━━━ Passage
A two-count criminal information was filed charging Toledo woman with participating a fraudulent home loan modification conspiracy, said Steven M. Dettelbach, United States Attorney for the Northern District of Ohio.
Constance Kanary, 52, was charged with one count of conspiracy to commit mail fraud and one count of mail fraud. Kanary operated a purported loan-modification operation called Making Home Affordable USA (MHAUSA) from March 2012 through April 2013. The business was primarily located at 120 10th Street in Toledo and used other names, including Federal Home Savings Solutions, National Mortgage Relief Center, and others, according to the information.
Kanary was a sales agent at the company. As part of her job, she contacted homeowners in need of loan modifications and encouraged them to participate in the company’s “Home Saver Program” in which they were told to stop paying their mortgages and instead pay a percentage to MHAUSA to demonstrate they could reliably make reduced monthly payments. The participants were also told there was a flat fee, between $495 and $795, for the service, according to the information.
━━━━━━
━━━ Excerpted records
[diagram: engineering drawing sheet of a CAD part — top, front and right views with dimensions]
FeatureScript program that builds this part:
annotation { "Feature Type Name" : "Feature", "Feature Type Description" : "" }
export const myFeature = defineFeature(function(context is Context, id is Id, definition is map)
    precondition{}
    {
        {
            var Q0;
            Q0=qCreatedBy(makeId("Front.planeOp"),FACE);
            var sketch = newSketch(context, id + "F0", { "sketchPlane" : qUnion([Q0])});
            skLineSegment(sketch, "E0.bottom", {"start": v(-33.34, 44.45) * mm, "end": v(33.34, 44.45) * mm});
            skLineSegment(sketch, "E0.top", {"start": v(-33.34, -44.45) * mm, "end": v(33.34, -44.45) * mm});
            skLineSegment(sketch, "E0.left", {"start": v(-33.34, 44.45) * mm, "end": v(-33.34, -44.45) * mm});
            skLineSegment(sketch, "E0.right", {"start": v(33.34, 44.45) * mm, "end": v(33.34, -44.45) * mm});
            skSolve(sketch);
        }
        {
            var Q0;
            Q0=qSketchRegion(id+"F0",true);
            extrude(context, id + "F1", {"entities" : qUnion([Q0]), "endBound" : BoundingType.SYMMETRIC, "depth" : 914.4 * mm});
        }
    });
━━━━━━
━━━ Excerpted records
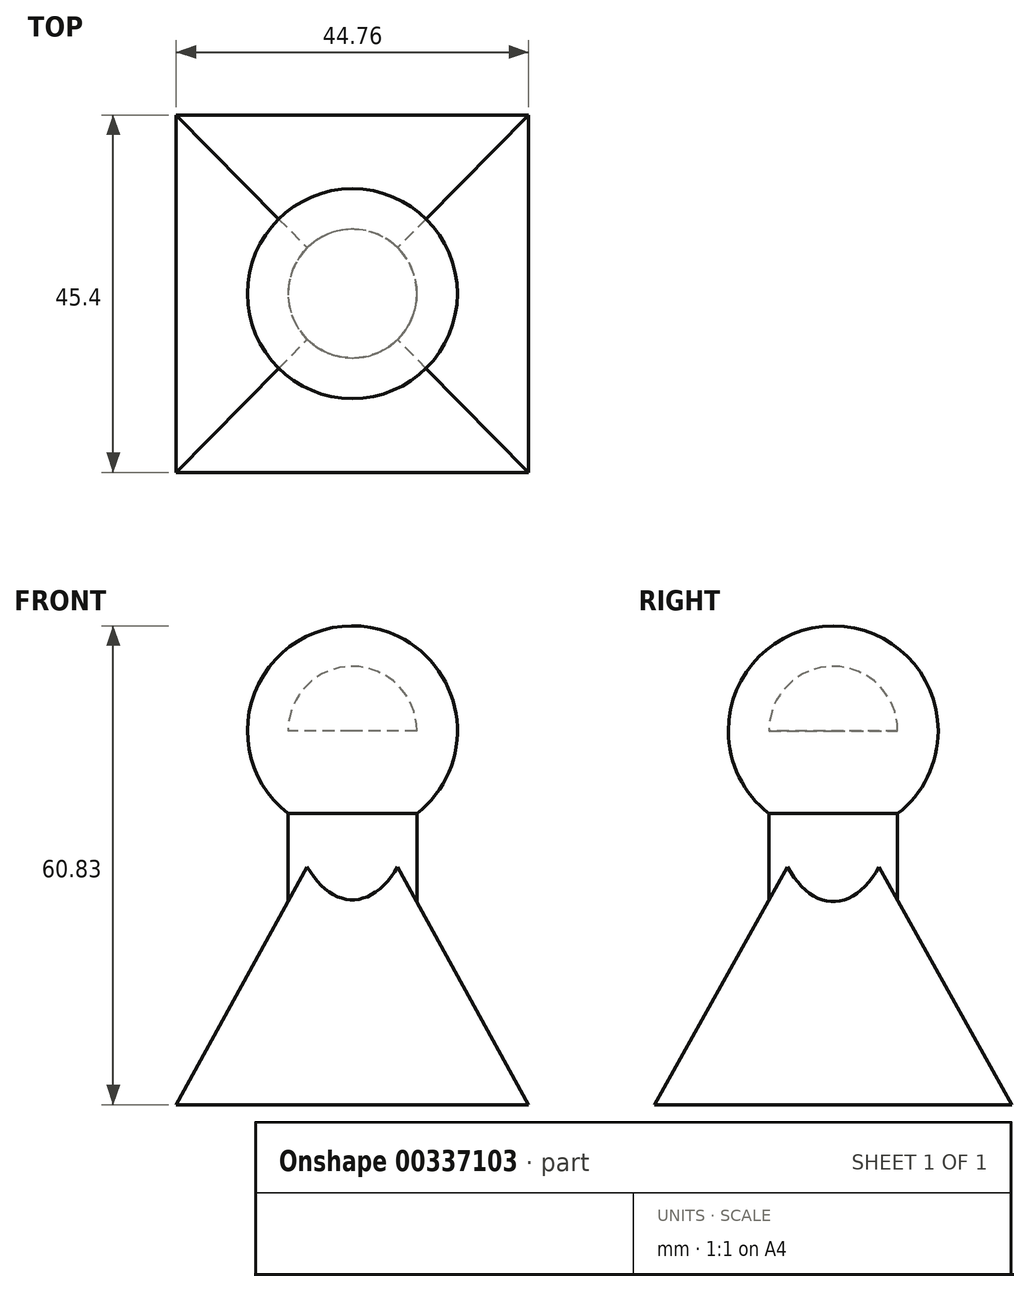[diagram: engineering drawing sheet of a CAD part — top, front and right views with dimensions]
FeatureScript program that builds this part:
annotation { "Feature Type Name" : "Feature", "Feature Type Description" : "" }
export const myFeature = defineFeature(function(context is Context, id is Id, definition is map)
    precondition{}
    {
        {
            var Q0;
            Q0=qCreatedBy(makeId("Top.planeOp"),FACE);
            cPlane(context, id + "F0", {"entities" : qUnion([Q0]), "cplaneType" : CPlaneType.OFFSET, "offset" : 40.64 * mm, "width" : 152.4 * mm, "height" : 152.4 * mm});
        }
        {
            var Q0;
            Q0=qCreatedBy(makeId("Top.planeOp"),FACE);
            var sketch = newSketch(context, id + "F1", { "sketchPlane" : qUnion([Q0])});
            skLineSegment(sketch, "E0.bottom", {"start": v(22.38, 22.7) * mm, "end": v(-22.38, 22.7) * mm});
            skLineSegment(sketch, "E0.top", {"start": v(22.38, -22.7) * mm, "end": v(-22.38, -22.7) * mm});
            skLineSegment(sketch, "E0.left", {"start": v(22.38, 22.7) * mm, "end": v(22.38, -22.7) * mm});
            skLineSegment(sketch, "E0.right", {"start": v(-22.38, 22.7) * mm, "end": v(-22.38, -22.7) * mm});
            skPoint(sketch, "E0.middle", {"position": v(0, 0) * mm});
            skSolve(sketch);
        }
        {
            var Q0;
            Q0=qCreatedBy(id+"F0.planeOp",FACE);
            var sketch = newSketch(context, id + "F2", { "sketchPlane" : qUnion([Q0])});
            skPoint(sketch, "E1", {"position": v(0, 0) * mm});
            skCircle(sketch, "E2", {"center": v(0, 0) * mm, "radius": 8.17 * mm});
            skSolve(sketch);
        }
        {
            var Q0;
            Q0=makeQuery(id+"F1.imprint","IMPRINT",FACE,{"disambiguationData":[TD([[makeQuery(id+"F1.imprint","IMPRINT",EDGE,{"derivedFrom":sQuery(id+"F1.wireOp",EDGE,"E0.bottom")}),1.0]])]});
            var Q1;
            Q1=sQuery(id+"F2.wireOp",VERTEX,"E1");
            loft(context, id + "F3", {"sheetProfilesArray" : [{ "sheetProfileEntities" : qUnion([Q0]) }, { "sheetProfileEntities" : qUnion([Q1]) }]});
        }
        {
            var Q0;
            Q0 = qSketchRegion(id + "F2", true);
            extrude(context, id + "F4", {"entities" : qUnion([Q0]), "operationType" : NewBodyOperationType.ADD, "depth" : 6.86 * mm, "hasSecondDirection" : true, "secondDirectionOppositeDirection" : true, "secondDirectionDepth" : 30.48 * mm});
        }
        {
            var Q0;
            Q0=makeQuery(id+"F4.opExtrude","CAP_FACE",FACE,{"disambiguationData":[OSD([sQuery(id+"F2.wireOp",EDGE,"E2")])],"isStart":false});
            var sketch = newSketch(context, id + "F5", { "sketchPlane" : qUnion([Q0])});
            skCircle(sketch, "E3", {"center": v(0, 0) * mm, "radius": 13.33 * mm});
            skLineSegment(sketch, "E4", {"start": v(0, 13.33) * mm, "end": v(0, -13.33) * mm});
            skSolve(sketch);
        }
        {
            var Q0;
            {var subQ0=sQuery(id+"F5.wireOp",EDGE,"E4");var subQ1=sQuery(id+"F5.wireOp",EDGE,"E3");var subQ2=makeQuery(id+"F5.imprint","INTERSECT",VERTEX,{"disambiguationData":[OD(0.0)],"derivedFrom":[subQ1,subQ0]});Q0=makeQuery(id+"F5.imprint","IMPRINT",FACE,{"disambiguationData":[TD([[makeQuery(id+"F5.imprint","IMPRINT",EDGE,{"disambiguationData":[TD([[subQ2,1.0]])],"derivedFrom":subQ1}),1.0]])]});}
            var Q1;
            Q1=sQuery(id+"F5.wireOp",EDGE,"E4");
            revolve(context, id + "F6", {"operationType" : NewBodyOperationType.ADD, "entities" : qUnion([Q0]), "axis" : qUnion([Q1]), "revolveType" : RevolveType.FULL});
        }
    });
━━━━━━
**Task instructions**
1. In the press release, what flat fee range were participants told they would pay for the service?
2. List every name the press release gives for the business Kanary's operation used or operated under.
3. Pick up the press release about the Toledo loan modification conspiracy right after its final sentence and keep writing.
The material above has no connection to the press release.

**Task results**
1. Between $495 and $795.

2. Making Home Affordable USA (MHAUSA), Federal Home Savings Solutions, and National Mortgage Relief Center.

3.
Kanary deposited these monies into an account at Bank of America and spent the money on the scheme’s expenses and made cash withdrawals from the account, according to the information.
If convicted, the defendant’s sentence will be determined by the Court after reviewing factors unique to this case, including the defendant’s prior criminal record, if any, the defendant’s role in the offense and the characteristics of the violation. In all cases the sentence will not exceed the statutory maximum and in most cases it will be less than the maximum.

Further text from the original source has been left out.